Provided passage Block Start

Despite having an FDA-approved injectable product, pruritus-focused drug developer Cara Therapeutics is laying off up to half of its staff as it narrows its clinical ambitions.
The company said Monday that an oral version of Korsuva will be aimed primarily at treating moderate-to-severe pruritus in patients with a neuropathic disorder called notalgia paresthetica. Cara was previously testing the oral itch medication in individuals with advanced chronic kidney disease. The decision means up to 50% of Cara’s employees will be let go, with CSO and head of R&D Frédérique Menzaghi, Ph.D., also headed for the exits, effective February 2.
Cara has zeroed in on treating patients with pruritus—the medical term for an itching sensation—with the injectable version of Korsuva handed FDA approval in patients with chronic kidney disease. But sales have been sluggish, with Cara reporting $1.9 million in collaborative revenue off $4.4 million in sales in the third quarter. The company handed over U.S. commercialization rights to Vifor Pharma under a profit-sharing agreement.
By the end of September, Cara was left with $83.3 million, barely half of the $156.7 million it had entered 2023 with, a drop-off the biotech attributed primarily to operating expenses. Cara added $40 million after selling off royalty rights to HealthCare Royalty in November and ended the year with $101 million to hand.
Efforts to expand the use of Korsuva or its oral sibling have been unsuccessful to date, most recently at the end of 2023 when Cara said the oral option did not improve pruritus when used as an adjunct to steroids in patients with atopic dermatitis. The company previously failed a phase 2 atopic dermatitis trial after the oral asset showed no improvement in itch symptoms versus placebo across three different doses.

Provided passage Block End
Raw data Block Start

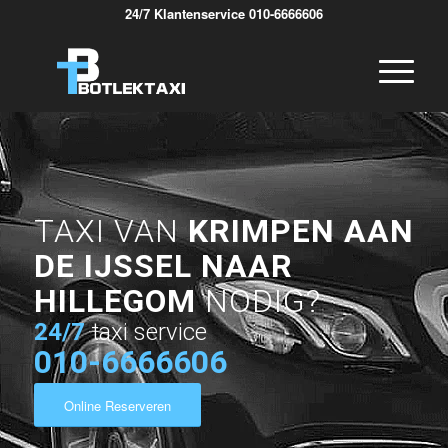
24/7 Klantenservice 010-6666606
TAXI VAN
KRIMPEN AAN
DE IJSSEL NAAR
HILLEGOM
NODIG?
24/7
taxi service
010-6666606
Online Reserveren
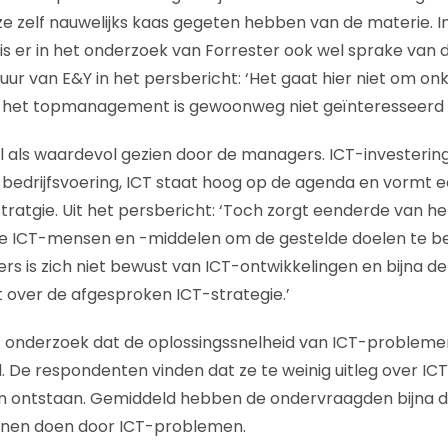
ze zelf nauwelijks kaas gegeten hebben van de materie. 
 is er in het onderzoek van Forrester ook wel sprake van 
ur van E&Y in het persbericht: ‘Het gaat hier niet om o
n het topmanagement is gewoonweg niet geïnteresseerd i
 als waardevol gezien door de managers. ICT-investering
e bedrijfsvoering, ICT staat hoog op de agenda en vormt e
tratgie. Uit het persbericht: ‘Toch zorgt eenderde van
de ICT-mensen en -middelen om de gestelde doelen te be
rs is zich niet bewust van ICT-ontwikkelingen en bijna de
over de afgesproken ICT-strategie.’
het onderzoek dat de oplossingssnelheid van ICT-problem
d. De respondenten vinden dat ze te weinig uitleg over IC
 ontstaan. Gemiddeld hebben de ondervraagden bijna d
nnen doen door ICT-problemen.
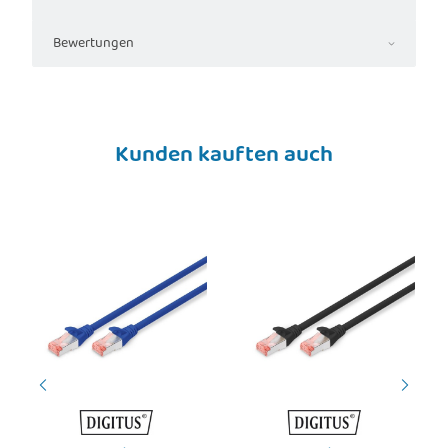
Bewertungen
Kunden kauften auch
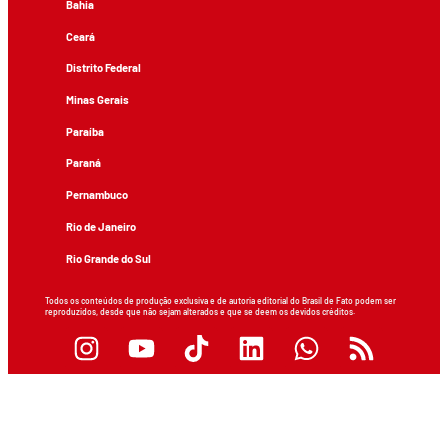
Bahia
Ceará
Distrito Federal
Minas Gerais
Paraíba
Paraná
Pernambuco
Rio de Janeiro
Rio Grande do Sul
Todos os conteúdos de produção exclusiva e de autoria editorial do Brasil de Fato podem ser
reproduzidos, desde que não sejam alterados e que se deem os devidos créditos.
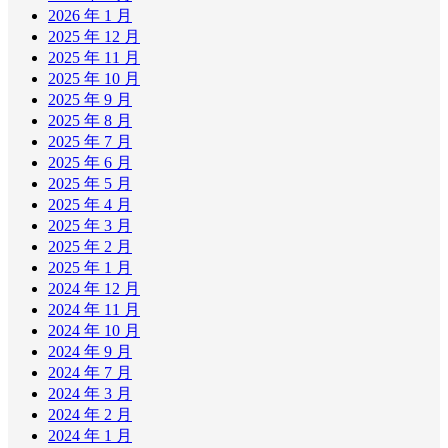
2026 年 1 月
2025 年 12 月
2025 年 11 月
2025 年 10 月
2025 年 9 月
2025 年 8 月
2025 年 7 月
2025 年 6 月
2025 年 5 月
2025 年 4 月
2025 年 3 月
2025 年 2 月
2025 年 1 月
2024 年 12 月
2024 年 11 月
2024 年 10 月
2024 年 9 月
2024 年 7 月
2024 年 3 月
2024 年 2 月
2024 年 1 月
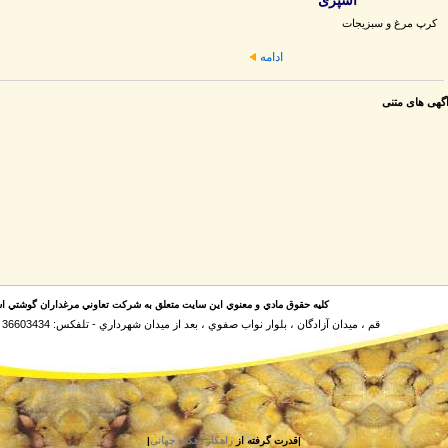
آشپزی
كرپ مرغ و سبزيجات
ادامه
گهی های متنی
کليه حقوق مادي و معنوي اين سايت متعلق به شرکت تعاوني مرغداران گوشتي اس
قم ، ميدان آزادگان ، بلوار نواب صفوي ، بعد از ميدان شهرداري - تلفكس: 36603434 و 36614009 و 4-36617103
|قدرت گرفته از
راهکار دهکده جهانی
|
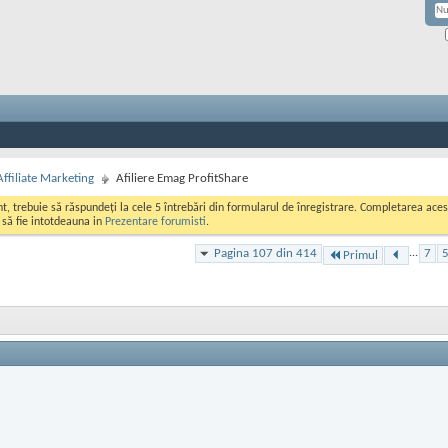
Affiliate Marketing
Afiliere Emag ProfitShare
ont, trebuie să răspundeți la cele 5 întrebări din formularul de înregistrare. Completarea a
i să fie intotdeauna in
Prezentare forumisti
.
Pagina 107 din 414
...
7
Primul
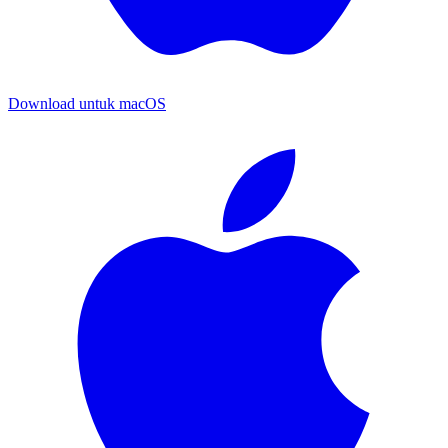
Download untuk
macOS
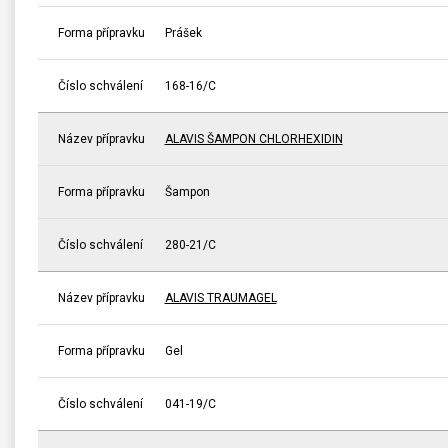
Forma přípravku
Prášek
Číslo schválení
168-16/C
Název přípravku
ALAVIS ŠAMPON CHLORHEXIDIN
Forma přípravku
Šampon
Číslo schválení
280-21/C
Název přípravku
ALAVIS TRAUMAGEL
Forma přípravku
Gel
Číslo schválení
041-19/C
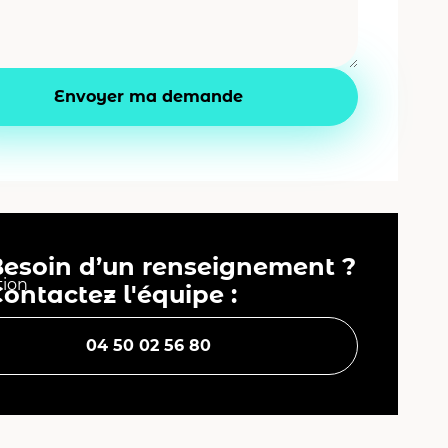
Besoin d’un renseignement ?
ontactez l'équipe :
04 50 02 56 80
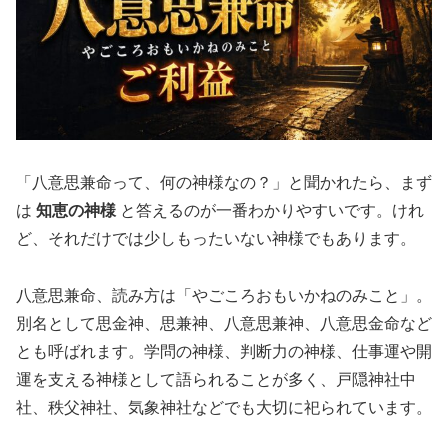
「八意思兼命って、何の神様なの？」と聞かれたら、まず
は
知恵の神様
と答えるのが一番わかりやすいです。けれ
ど、それだけでは少しもったいない神様でもあります。
八意思兼命、読み方は「やごころおもいかねのみこと」。
別名として思金神、思兼神、八意思兼神、八意思金命など
とも呼ばれます。学問の神様、判断力の神様、仕事運や開
運を支える神様として語られることが多く、戸隠神社中
社、秩父神社、気象神社などでも大切に祀られています。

Raw data Block End

▶ _Task set_:
[A] Please duplicate the passage in the Cara Therapeutics article from "Cara has zeroed" to "a profit-sharing agreement.".
[B] Translate this sentence from the Cara Therapeutics article into Spanish: "Cara was previously testing the oral itch medication in individuals with advanced chronic kidney disease."
[C] According to the Cara Therapeutics article, what was mainly responsible for the company's cash falling from $156.7 million at the start of 2023 to $83.3 million by the end of September? Answer in one to three sentences.

▶ _Solved problems_:
[A]
Cara has zeroed in on treating patients with pruritus—the medical term for an itching sensation—with the injectable version of Korsuva handed FDA approval in patients with chronic kidney disease. But sales have been sluggish, with Cara reporting $1.9 million in collaborative revenue off $4.4 million in sales in the third quarter. The company handed over U.S. commercialization rights to Vifor Pharma under a profit-sharing agreement.

[B] Cara estaba probando anteriormente el medicamento oral contra la picazón en personas con enfermedad renal crónica avanzada.

[C] The company attributed the drop primarily to operating expenses. That left Cara with barely half of the $156.7 million it had entered 2023 with.